Con este movimiento, Miranda sigue el camino que había iniciado la senadora Gladys Domínguez, quien también abandonó el bloque justicialista para conformar el espacio Peronismo Federal. La nueva reconfiguración altera nuevamente el equilibrio político en la Cámara alta provincial.
Al comienzo de la gestión del gobernador Rogelio Frigerio, la oposición contaba con mayoría, con nueve bancas frente a ocho del oficialismo. Sin embargo, la salida de Domínguez había generado un empate entre ambos sectores y, en distintas votaciones, la legisladora por el departamento Feliciano terminó acompañando al oficialismo, como ocurrió recientemente con la reforma previsional. Ahora, con la salida de Miranda del bloque justicialista, el PJ vuelve a perder peso parlamentario.
La relación entre Miranda y el bloque peronista venía deteriorándose desde 2025. En aquella oportunidad, la senadora se abstuvo durante la votación que habilitó la creación de la Obra Social de Entre Ríos (OSER), organismo que reemplazó al histórico Instituto Obra Social de la Provincia de Entre Ríos (Iosper). Esa abstención resultó determinante para que el oficialismo alcanzara la mayoría necesaria para aprobar la iniciativa.
Las diferencias se profundizaron durante el debate de la reforma jubilatoria. En esa sesión, Miranda presentó una propuesta para modificar el proyecto, pero fue desautorizada públicamente por el presidente del bloque justicialista, Marcelo Berthet, lo que dejó en evidencia la fractura interna. Finalmente, la legisladora acompañó con su voto la iniciativa impulsada por el gobierno provincial.

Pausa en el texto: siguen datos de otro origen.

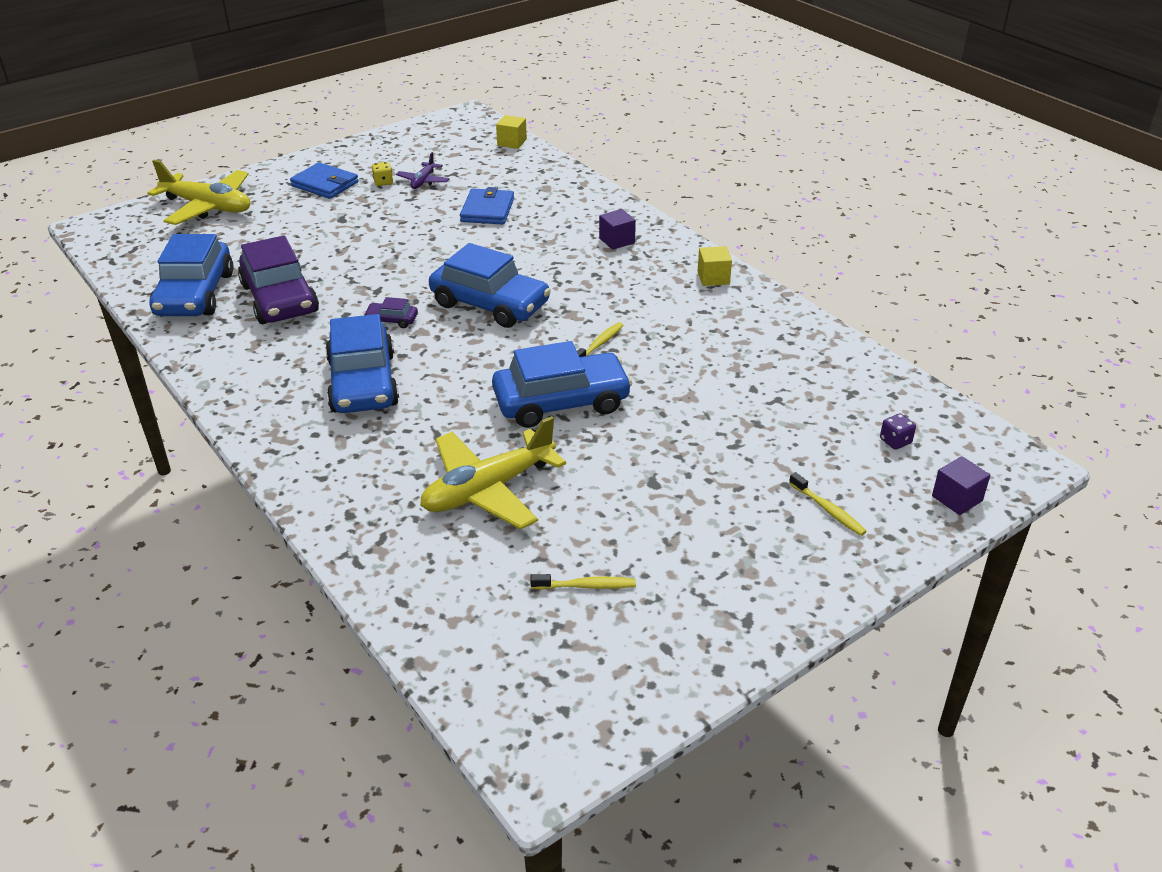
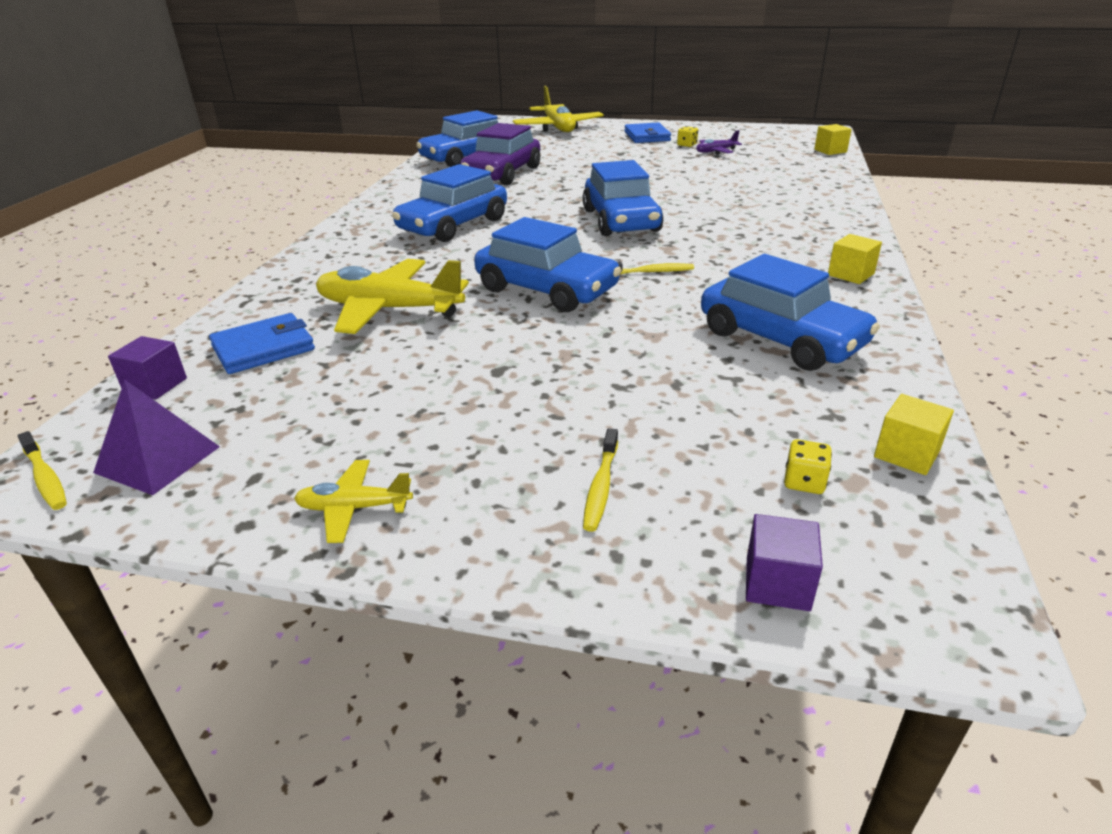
camera: 50 degrees right, 5 degrees down
purple car [364,297,418,328] -> none
blue wallet [460,187,514,224] -> blue wallet moved to [209,313,315,374]
yellow toothbrush [530,574,636,589] -> yellow toothbrush moved to [17,431,67,510]
purple cube [599,209,636,250] -> purple cube moved to [108,336,187,399]
purple dice [880,413,916,450] -> yellow dice [784,439,832,494]
none -> purple pyramid [93,380,220,495]
none -> yellow plane [294,460,413,543]
none -> blue car [701,254,880,371]
none -> yellow cube [874,394,954,475]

Ese respaldo abrió otro frente de conflicto para la senadora. Antes del tratamiento de la reforma, el Congreso Provincial del Partido Justicialista había resuelto que cualquier legislador que votara a favor del proyecto sería pasible de expulsión del partido. Tras la aprobación de la ley, el Tribunal de Disciplina del PJ comenzó a intervenir para ejecutar esa sanción, por lo que Miranda enfrenta ahora un proceso partidario que podría derivar en su expulsión formal de la fuerza política.